15.01.2016, 13:40 Uhr | t-online.de

MRSA: Neun Frühchen in Wiesbaden sind befallen. Gegen Antibiotika resistente Keime können bei Neugeborenen zu Lungenentzündung und Blutvergiftung führen.   (Quelle: imago/Symbolfoto/ITAR-TASS)

Gegen Antibiotika resistente Keime können bei Neugeborenen zu Lungenentzündung und Blutvergiftung führen. (Quelle: Symbolfoto/ITAR-TASS/imago)

Erst vor wenigen Tagen prangerte die RTL-Sendung "Team Wallraff" eklatante Hygiene-Mängel in den Wiesbadener Horst-Schmidt-Kliniken (HSK) an. Nun wurde ein MRSA-Keim bei neun Frühgeborene nachgewiesen. Das Gesundheitsamt ist "nicht überrascht".

MRSA steht für Methicillin-resistenter Staphylococcus aureus. Dabei handelt es sich um einen Keim, der gegen zahlreiche Antibiotika immun ist. In Wiesbaden sei der Erreger bei einem vorsorglichen Screening entdeckt worden, erklärt die HSK in einer Pressemitteilung. Die Neugeborenen hätten keinerlei Symptome gezeigt. Eine Infektion und Erkrankung liege trotz der Keim-Besiedelung nicht vor.

Woher der Keim komme, sei aber ungewiss. Daher würde das gesamte Klinik-Personal sowie die Eltern mit Mund- und Rachen-Abstrichen auf den Erreger untersucht. Bei vielen gesunden Menschen kommen MRSA-Bakterien auf der Haut vor, ohne zu einer Erkrankung zu führen. Bei Riskogruppen wie Frühgeborenen und älteren Menschen können MRSA jedoch innere Organe befallen und etwa eine Lungenentzündung verursachen. 
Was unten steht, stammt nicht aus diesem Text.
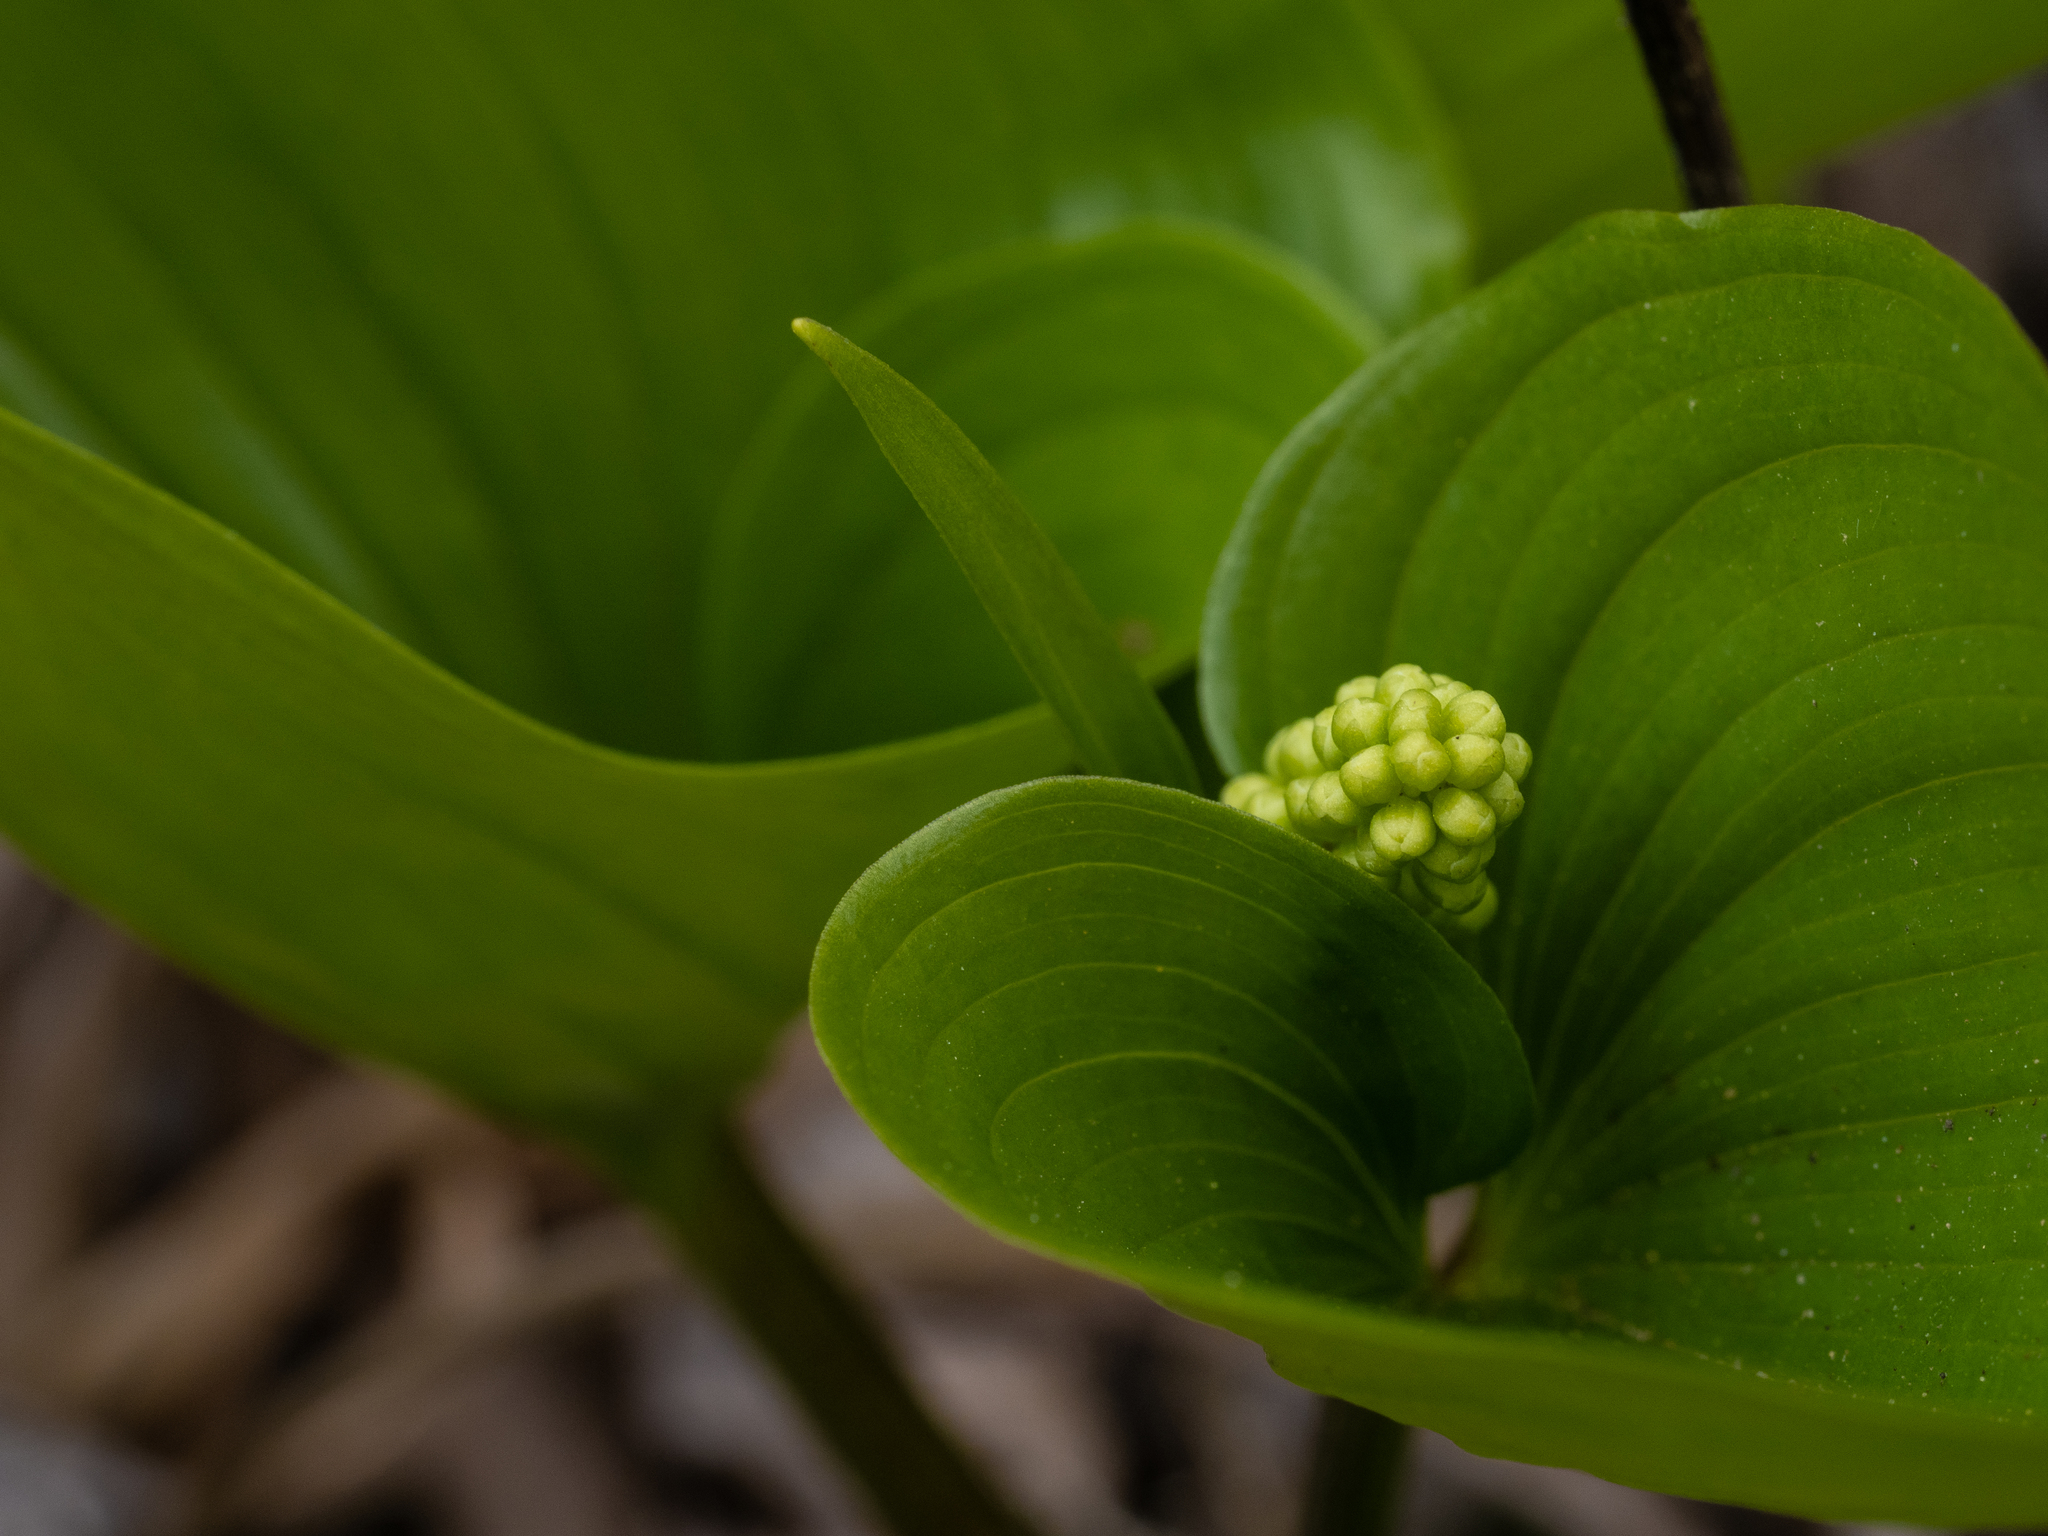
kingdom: Plantae
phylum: Tracheophyta
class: Liliopsida
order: Asparagales
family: Asparagaceae
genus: Maianthemum
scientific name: Maianthemum dilatatum
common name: False lily-of-the-valley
Die Klink nimmt vorerst keine weiteren Frühgeborenen auf. Die Versorgung im Kreißsaal sei gesichert, teilte die HSK mit. 

HSK gesteht Probleme bei der Reinigung

Kurz zuvor hatte das "Team Wallraff" in einer verdeckten Reportage für den TV-Sender RTL mangelhafte Hygiene-Maßnahmen in mehreren deutschen Krankenhäusern dokumentiert. Auch in Wiesbaden stießen die Reporter auf zahlreiche Missstände, die sie mit Personalmangel vor allem in der Notaufnahme erklärten. Die HSK räumte in einer Stellungnahme zu der Reportage "Nachholbedarf" bei der Reinigung ein. Die Klinik befinde sich derzeit mitten im Übernahme-Prozess durch die Kette Helios. "Seitdem ist in unserer Klinik vieles in eine gute Richtung bewegt worden, auch wenn der Prozess noch nicht abgeschlossen ist", schreibt die HSK.

Die Hygienmängel "ziehen sich durchs ganze Haus"

Das Wiesbadener Gesundheitsamt und Oberbürgermeister Sven Gerich hatten auf den TV-Bericht mit Besorgnis reagiert und eine Untersuchung der Situation angekündigt. Die dargestellten hygienischen Verhältnisse seien inakzeptabel. Für die Stadt als Mehrheitseigner der HSK ist die Situation ein besonders großes Ärgernis.  

„Der RTL-Bericht überrascht uns nicht”, hatte der kommissarische Leiter des Gesundheitsamtes der Stadt Wiesbaden, Michael Forßbohm, die Situation kommentiert. Der "Frankfurter Neuen Presse" erklärte er zudem, das Gesundheitsamt habe 2015 mehrere unangekündigte Kontrollen in der Klinik durchgeführt. Die Hygienmängel "ziehen sich durchs ganze Haus", lautete sein Fazit.